Experts consistently advise against making coverage decisions based solely on price. While lower premiums are attractive, the value of Medigap lies in its ability to shield beneficiaries from unpredictable and potentially devastating medical expenses. For many, that peace of mind remains worth the cost—even as that cost continues to rise.
The trajectory of Medigap pricing will likely depend on a combination of healthcare cost trends, insurer claims experience, and state regulatory actions. Until there is broader reform or market shifts that increase competition and transparency, beneficiaries are encouraged to stay vigilant, review their options annually, and seek guidance from trusted sources when evaluating their supplemental coverage needs.
Frequently asked questions about rising Medigap premiums
Why did my Medigap premium increase so much this year?
Insurers typically cite rising healthcare costs and higher-than-expected claims as the primary reasons for premium increases. These adjustments are meant to align premiums with the actual cost of covering benefits. In some cases, increases may also reflect changes in how insurers assess risk or administrative expenses.

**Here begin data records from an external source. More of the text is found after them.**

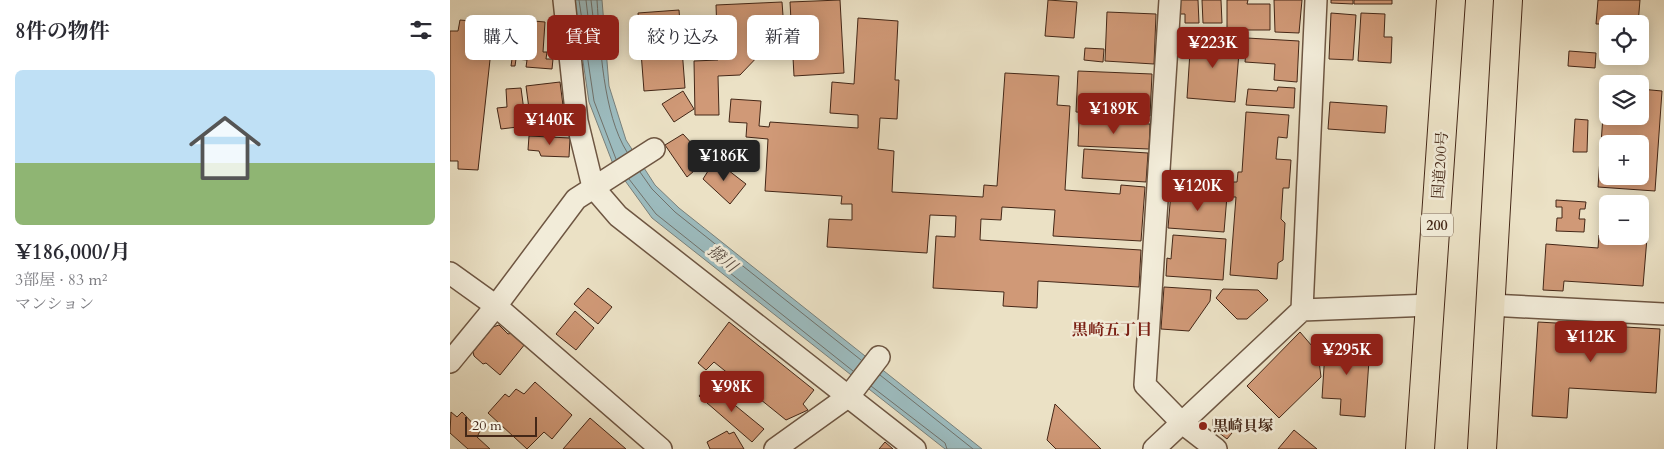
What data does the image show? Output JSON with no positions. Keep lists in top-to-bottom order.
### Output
{
  "streets": {
    "highway": ["国道200号", "200"]
  },
  "districts": ["黒崎五丁目"],
  "water": ["撥川"],
  "places": ["黒崎貝塚"],
  "scale_bar": "20 m",
  "page": {
    "heading": "8件の物件",
    "map_buttons": ["+", "−"],
    "chip": [
      "購入",
      "賃貸",
      "絞り込み",
      "新着"
    ],
    "price": [
      "¥223K",
      "¥189K",
      "¥140K",
      "¥186K",
      "¥120K",
      "¥112K",
      "¥295K",
      "¥98K"
    ],
    "list": [
      {
        "name": "¥186,000/月",
        "note": "3部屋 · 83 m² · マンション"
      }
    ],
    "scale": "20 m"
  }
}
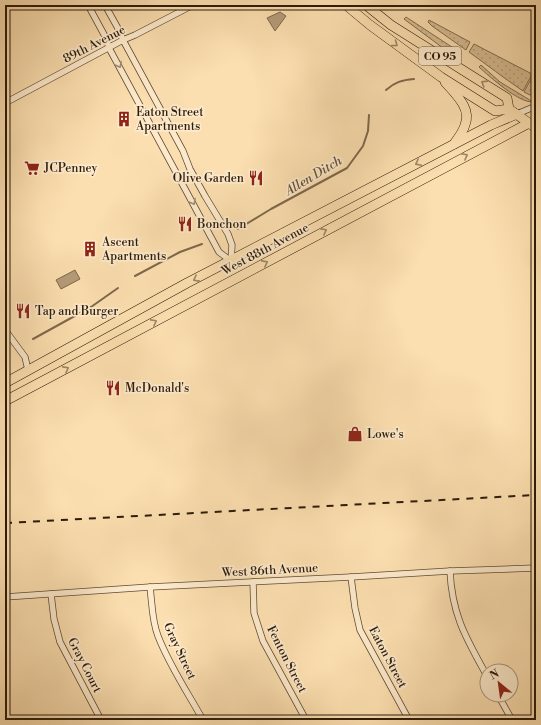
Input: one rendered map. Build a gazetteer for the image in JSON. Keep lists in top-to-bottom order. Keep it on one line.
{"streets":{"main road":["CO 95","West 88th Avenue"],"street":["89th Avenue","West 86th Avenue","Gray Street","Eaton Street","Fenton Street","Gray Court"]},"crossings":[["CO 95","West 88th Avenue"],["West 86th Avenue","Gray Street"],["West 86th Avenue","Eaton Street"],["West 86th Avenue","Fenton Street"],["West 86th Avenue","Gray Court"]],"water":["Allen Ditch"],"places":{"building":["Eaton Street Apartments","Ascent Apartments"],"supermarket":["JCPenney"],"restaurant":["Olive Garden","Bonchon","Tap and Burger","McDonald's"],"shop":["Lowe's"]},"north":"top left"}
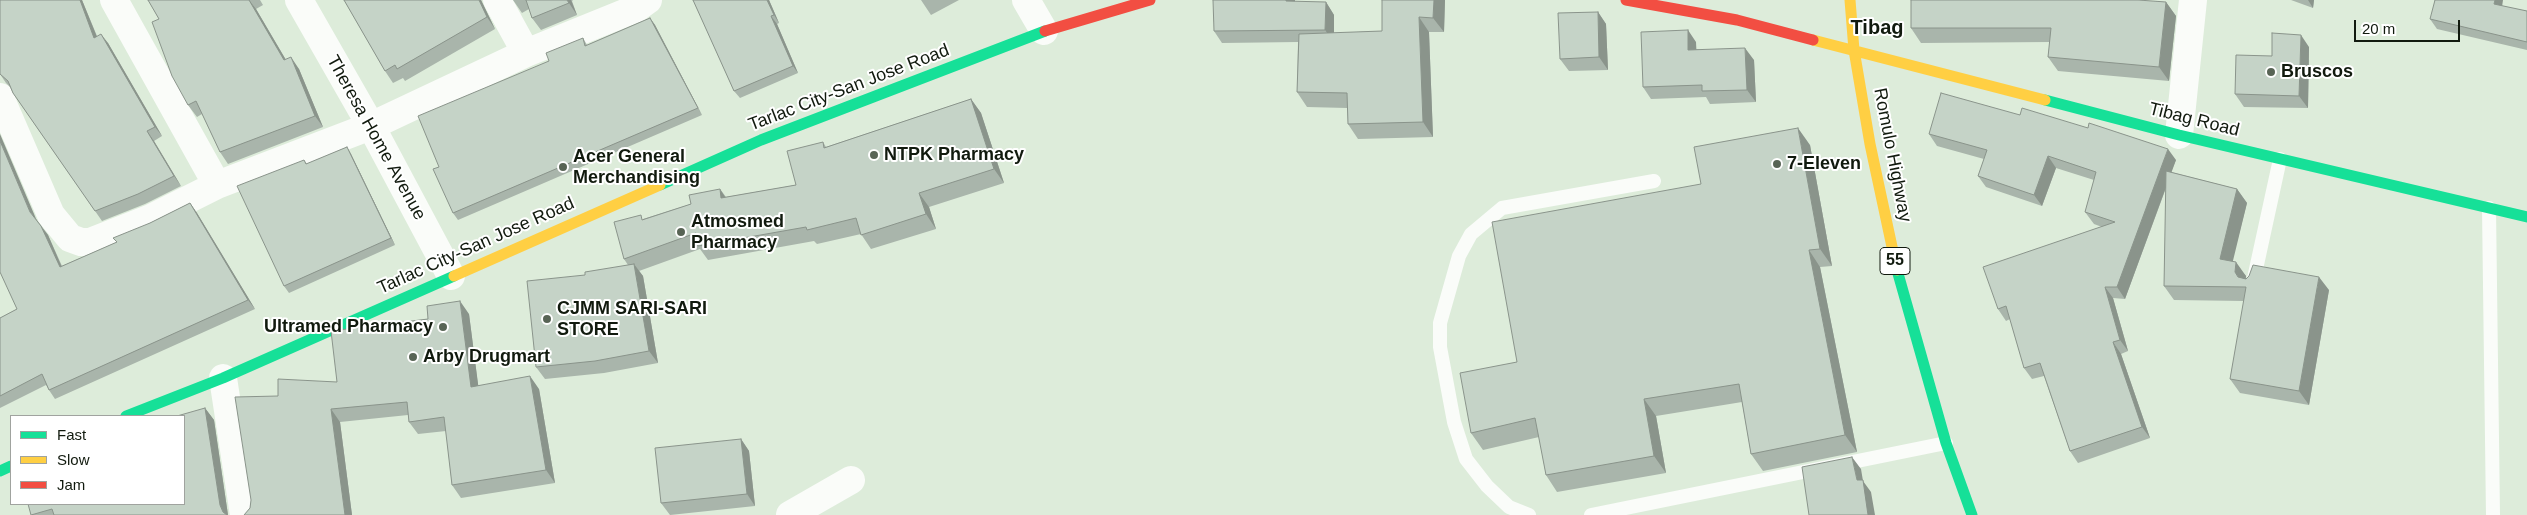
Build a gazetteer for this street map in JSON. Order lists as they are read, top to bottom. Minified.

Can I switch to a different Medigap plan if my premium goes up?
It depends on your timing and location. During your initial six-month Medigap open enrollment period, you can switch plans without medical underwriting. Outside that window, most states allow insurers to use medical underwriting, which could affect your eligibility or pricing. A few states offer annual guaranteed issue rights, such as birthday rules, that let you switch to a comparable plan without underwriting.
Is Medicare Advantage a better option if Medigap premiums are too high?
Medicare Advantage plans often have lower premiums and may include extra benefits, but they come with provider networks, referral requirements, and potential out-of-pocket limits that differ from Medigap. Whether it’s a better fit depends on your healthcare needs, preferred providers, and tolerance for plan rules and authorization processes.
What happens if I drop my Medigap coverage?
Without Medigap, you would be responsible for all Original Medicare out-of-pocket costs, including deductibles, coinsurance, and copayments. There is no annual limit on what you could owe under Original Medicare alone, which could result in significant expenses if you require extensive medical care.
Are there any protections against frequent or large Medigap premium increases?
Protections vary by state. Some states have robust rate review processes that require insurers to justify increases, while others rely more on market competition. A handful of states offer guaranteed issue rights for plan changes under specific circumstances, but in most locations, medical underwriting can apply when switching carriers outside the initial enrollment period.
How can I tell if I’m paying a fair price for my Medigap plan?
Because Medigap plans are standardized, you can compare premiums for the same plan type (e.g., Plan G) across different insurers in your area. Online tools from state insurance departments or trusted nonprofit organizations can help you evaluate whether your rate is competitive. Keep in mind that the lowest price isn’t always the best value if it comes with poor customer service or claims handling.